Here in the UK it was pretty common up to say the 1940s for plasterers to curve the corners on outward pointing walls in hallways. This usually extends from the skirting up to the picture rail. There is a lovely transition from the curve to a point just below the picture rail, which is very elegant, but a total pain if you are hanging wallpaper, well, that's my experience anyway!
I've always felt it was one of those details that a plasterer could show off their skill, and you are right, it softens the corner in a very pleasing way.
It's funny. Here in the United States, I find houses with bull-nosed interior walls discomfiting. Something about all the rounded corners causes me mild distress. I find it much more comfortable being in houses with sharp-edged meetings of walls.
My wife's grandmothers house here in the US, built around 1952, has rounded corners in a lot of the ceiling and doors. It is quite nice.
Bullnosing drywall isn't much more expensive then square corners?
I still think windows 2000 looks the best out of that bunch, if not for the lack of font antialiasing.
Windows 10 does a pretty good job too if not for the mess that is finding yourself in a universe of completely different UI paradigms that suddenly lurch from one to another, especially when navigating settings.
Windows 2003 Server was the pinnacle - it looked and felt like Windows 2000, but had XP-era improvements, including ClearType (subpixel font antialiasing).
You could easily switch WinXP to use the classic theme, which made it look the same as Win2003.
Win7 with the Classic Theme was the peak of UI/UX, IMO.
Even the default out of the box color scheme of WS 2003 was fantastic. Indeed the pinnacle of Windows UI design.
Black text on Grey background was nice. I am not sure why we switched to dark grey text on white background or light grey text on black background.
I used to run this modded distro of Windows2003 called "tiny2003". It was my favorite Windows experience.
I agree that Windows 2000 looks the best. I inherited a system that was running Windows Server 2003 that we have since replaced with up-to-date software. We needed to do it, of course but, the Windows 2000 UI was way better than what we have today.
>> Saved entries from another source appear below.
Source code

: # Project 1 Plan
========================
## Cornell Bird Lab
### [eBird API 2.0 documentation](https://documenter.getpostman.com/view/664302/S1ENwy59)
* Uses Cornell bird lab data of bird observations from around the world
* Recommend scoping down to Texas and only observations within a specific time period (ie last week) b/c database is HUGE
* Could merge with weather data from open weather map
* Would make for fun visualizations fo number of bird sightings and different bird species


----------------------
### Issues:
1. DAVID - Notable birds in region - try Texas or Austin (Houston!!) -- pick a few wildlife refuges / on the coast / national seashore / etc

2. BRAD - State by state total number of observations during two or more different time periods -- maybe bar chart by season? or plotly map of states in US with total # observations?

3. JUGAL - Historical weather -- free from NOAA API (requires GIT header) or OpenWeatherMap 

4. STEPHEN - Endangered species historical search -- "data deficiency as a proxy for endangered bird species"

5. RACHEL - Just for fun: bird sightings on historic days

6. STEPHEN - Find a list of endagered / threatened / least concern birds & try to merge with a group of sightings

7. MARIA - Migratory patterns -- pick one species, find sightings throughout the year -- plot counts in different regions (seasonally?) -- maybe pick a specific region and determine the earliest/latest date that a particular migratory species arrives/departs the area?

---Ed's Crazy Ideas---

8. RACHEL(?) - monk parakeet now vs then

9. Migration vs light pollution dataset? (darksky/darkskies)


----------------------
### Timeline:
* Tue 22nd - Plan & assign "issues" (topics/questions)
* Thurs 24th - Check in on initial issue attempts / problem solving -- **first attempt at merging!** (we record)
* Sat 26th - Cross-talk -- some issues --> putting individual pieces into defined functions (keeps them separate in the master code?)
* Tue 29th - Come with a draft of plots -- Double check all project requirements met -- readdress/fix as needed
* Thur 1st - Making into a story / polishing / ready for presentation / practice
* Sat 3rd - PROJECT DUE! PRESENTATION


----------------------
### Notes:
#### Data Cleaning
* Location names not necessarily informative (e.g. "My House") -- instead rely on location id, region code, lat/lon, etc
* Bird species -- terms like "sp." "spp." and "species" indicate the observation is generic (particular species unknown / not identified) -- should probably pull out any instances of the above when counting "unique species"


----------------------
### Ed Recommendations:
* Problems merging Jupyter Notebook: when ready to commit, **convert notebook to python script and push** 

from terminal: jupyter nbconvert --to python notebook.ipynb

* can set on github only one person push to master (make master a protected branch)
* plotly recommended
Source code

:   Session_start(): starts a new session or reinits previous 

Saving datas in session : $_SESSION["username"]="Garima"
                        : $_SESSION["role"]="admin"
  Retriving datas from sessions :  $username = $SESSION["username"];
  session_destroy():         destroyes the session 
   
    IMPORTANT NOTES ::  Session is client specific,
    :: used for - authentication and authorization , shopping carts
It was simpler but also more consistent.
What really bothers me is they removed the possibility to set the interface to the good old windows nt interface after windows 7. Okay, Microsoft wants to implement sim crappy new UI. At least give me the option to make it right
Wonder how it syncopates with the high skirt / short skirt fashion cycle
that ended about the time engelbart first publicly demonstrated hypertext (i'd say windowed guis but sketchpad and grail had windowed guis)
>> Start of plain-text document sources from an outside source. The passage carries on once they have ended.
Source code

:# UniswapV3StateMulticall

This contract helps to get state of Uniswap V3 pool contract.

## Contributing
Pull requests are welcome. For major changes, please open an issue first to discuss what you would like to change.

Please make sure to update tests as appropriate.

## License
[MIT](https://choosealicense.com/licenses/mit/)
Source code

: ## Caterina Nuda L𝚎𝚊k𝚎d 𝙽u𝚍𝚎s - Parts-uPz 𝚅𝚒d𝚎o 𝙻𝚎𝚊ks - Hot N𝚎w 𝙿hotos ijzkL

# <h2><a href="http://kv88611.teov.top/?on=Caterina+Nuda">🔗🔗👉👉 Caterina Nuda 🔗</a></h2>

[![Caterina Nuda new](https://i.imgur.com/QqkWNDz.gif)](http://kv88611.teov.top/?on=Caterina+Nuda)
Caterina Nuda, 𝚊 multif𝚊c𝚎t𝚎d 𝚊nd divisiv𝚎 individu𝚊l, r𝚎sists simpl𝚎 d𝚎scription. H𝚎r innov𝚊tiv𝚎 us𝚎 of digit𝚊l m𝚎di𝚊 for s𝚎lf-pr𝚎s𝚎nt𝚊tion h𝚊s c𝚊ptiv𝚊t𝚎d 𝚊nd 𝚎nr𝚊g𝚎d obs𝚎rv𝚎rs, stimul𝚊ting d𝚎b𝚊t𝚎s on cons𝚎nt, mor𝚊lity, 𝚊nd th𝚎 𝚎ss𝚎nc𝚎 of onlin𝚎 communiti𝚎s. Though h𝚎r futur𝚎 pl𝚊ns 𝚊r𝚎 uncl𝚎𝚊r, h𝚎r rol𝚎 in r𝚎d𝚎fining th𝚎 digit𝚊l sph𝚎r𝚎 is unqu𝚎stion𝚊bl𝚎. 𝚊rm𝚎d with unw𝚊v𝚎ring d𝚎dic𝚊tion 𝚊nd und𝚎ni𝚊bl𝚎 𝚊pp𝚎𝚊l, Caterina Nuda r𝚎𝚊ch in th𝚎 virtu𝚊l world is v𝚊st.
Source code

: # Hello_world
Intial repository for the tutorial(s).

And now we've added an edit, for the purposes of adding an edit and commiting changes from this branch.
They're is no end to a cycle. I'm not suggesting you go and check current skirt trends, but I guess it might be useful.
it's interesting to see all the windows theming over the years. I personally prefer the UI that looks like little chunks of titanium and steel rather than the boring flat RGBCMYK-like color palette. It was even in the name, glass, to convey the materiality.
I just wonder why developers can have design color palettes like solarized; yet Microsoft imposes its will and subjugates everyone to the same godawful blueness. F** the blueness because I know some corporate peon had conversations like "Yellow is too cautionary, orange is too obscure, red is too angry, purple is too edgy. Blue is safe."
The highlight color in Win8+ is customizable, although that only applies to apps using the new XAML-based frameworks.
Username checks out.
That image really drives home how much we've lost with flat GUIs are and how important drop shadows are to buttons.
And also drives home that I don't give one iota of care about rounded vs square.
It's also funny how the later examples almost look like they could be terminal UIs. Based on this trend, I predict that the next version of Windows ("Windows One") will look like DOS.
Microsoft not being able to make up their mind resulting in a cluttered and nearly unusable UI? Who has ever heard of such a thing?!